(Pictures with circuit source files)
···

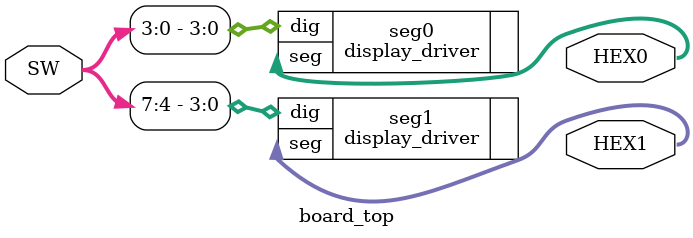
<source format=v>

module board_top
(
    input  [ 9:0] SW,

    output [ 7:0] HEX0,
    output [ 7:0] HEX1
);

    display_driver seg0 ( .dig(SW[3:0]), .seg(HEX0) );
    display_driver seg1 ( .dig(SW[7:4]), .seg(HEX1) );

endmodule

</source>
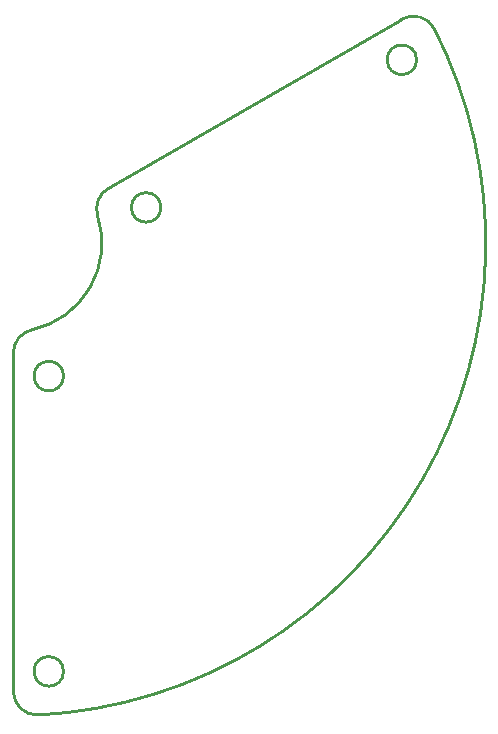
<source format=gbr>
%TF.GenerationSoftware,KiCad,Pcbnew,7.0.7*%
%TF.CreationDate,2023-12-04T17:40:57-05:00*%
%TF.ProjectId,PEEKbot_APS,5045454b-626f-4745-9f41-50532e6b6963,rev?*%
%TF.SameCoordinates,Original*%
%TF.FileFunction,Profile,NP*%
%FSLAX46Y46*%
G04 Gerber Fmt 4.6, Leading zero omitted, Abs format (unit mm)*
G04 Created by KiCad (PCBNEW 7.0.7) date 2023-12-04 17:40:57*
%MOMM*%
%LPD*%
G01*
G04 APERTURE LIST*
%TA.AperFunction,Profile*%
%ADD10C,0.250000*%
%TD*%
G04 APERTURE END LIST*
D10*
X20348809Y-191359099D02*
G75*
G03*
X20348809Y-191359099I-1250004J0D01*
G01*
X28591583Y-152082169D02*
G75*
G03*
X28591583Y-152082169I-1250000J0D01*
G01*
X20348806Y-166359099D02*
G75*
G03*
X20348806Y-166359099I-1250002J0D01*
G01*
X18204071Y-195053660D02*
G75*
G03*
X51744440Y-136960040I-2105269J39944559D01*
G01*
X17677766Y-162441011D02*
G75*
G03*
X23237916Y-152810553I-1578926J7331901D01*
G01*
X16098814Y-164396194D02*
X16098814Y-193056437D01*
X51744421Y-136960050D02*
G75*
G03*
X48962168Y-136135436I-1782221J-907250D01*
G01*
X48962168Y-136135436D02*
X24141664Y-150465557D01*
X50242237Y-139582182D02*
G75*
G03*
X50242237Y-139582182I-1250008J0D01*
G01*
X16098767Y-193056437D02*
G75*
G03*
X18204071Y-195053661I2000033J37D01*
G01*
X24141657Y-150465545D02*
G75*
G03*
X23237917Y-152810553I1000043J-1732055D01*
G01*
X17677771Y-162441033D02*
G75*
G03*
X16098814Y-164396194I421029J-1955167D01*
G01*
M02*

</source>
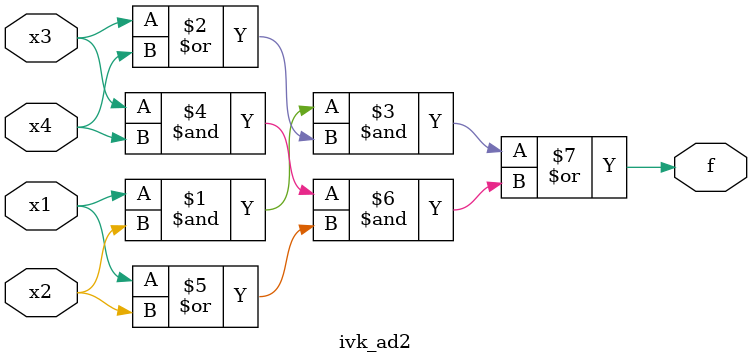
<source format=v>
module ivk_ad2 (x1,x2,x3,x4,f);
    input x1,x2,x3,x4;
    output f;
    assign f=((x1&x2)&(x3|x4))|((x3&x4)&(x1|x2));
endmodule
</source>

···

What you are asked to do: Every entry must be reproduced exactly, with the images left out.

Task output:
<source format=v>

module board_top
(
    input  [ 9:0] SW,

    output [ 7:0] HEX0,
    output [ 7:0] HEX1
);

    display_driver seg0 ( .dig(SW[3:0]), .seg(HEX0) );
    display_driver seg1 ( .dig(SW[7:4]), .seg(HEX1) );

endmodule

</source>
<source format=gbr>
%TF.GenerationSoftware,KiCad,Pcbnew,7.0.7*%
%TF.CreationDate,2023-12-04T17:40:57-05:00*%
%TF.ProjectId,PEEKbot_APS,5045454b-626f-4745-9f41-50532e6b6963,rev?*%
%TF.SameCoordinates,Original*%
%TF.FileFunction,Profile,NP*%
%FSLAX46Y46*%
G04 Gerber Fmt 4.6, Leading zero omitted, Abs format (unit mm)*
G04 Created by KiCad (PCBNEW 7.0.7) date 2023-12-04 17:40:57*
%MOMM*%
%LPD*%
G01*
G04 APERTURE LIST*
%TA.AperFunction,Profile*%
%ADD10C,0.250000*%
%TD*%
G04 APERTURE END LIST*
D10*
X20348809Y-191359099D02*
G75*
G03*
X20348809Y-191359099I-1250004J0D01*
G01*
X28591583Y-152082169D02*
G75*
G03*
X28591583Y-152082169I-1250000J0D01*
G01*
X20348806Y-166359099D02*
G75*
G03*
X20348806Y-166359099I-1250002J0D01*
G01*
X18204071Y-195053660D02*
G75*
G03*
X51744440Y-136960040I-2105269J39944559D01*
G01*
X17677766Y-162441011D02*
G75*
G03*
X23237916Y-152810553I-1578926J7331901D01*
G01*
X16098814Y-164396194D02*
X16098814Y-193056437D01*
X51744421Y-136960050D02*
G75*
G03*
X48962168Y-136135436I-1782221J-907250D01*
G01*
X48962168Y-136135436D02*
X24141664Y-150465557D01*
X50242237Y-139582182D02*
G75*
G03*
X50242237Y-139582182I-1250008J0D01*
G01*
X16098767Y-193056437D02*
G75*
G03*
X18204071Y-195053661I2000033J37D01*
G01*
X24141657Y-150465545D02*
G75*
G03*
X23237917Y-152810553I1000043J-1732055D01*
G01*
X17677771Y-162441033D02*
G75*
G03*
X16098814Y-164396194I421029J-1955167D01*
G01*
M02*

</source>
<source format=v>
module ivk_ad2 (x1,x2,x3,x4,f);
    input x1,x2,x3,x4;
    output f;
    assign f=((x1&x2)&(x3|x4))|((x3&x4)&(x1|x2));
endmodule
</source>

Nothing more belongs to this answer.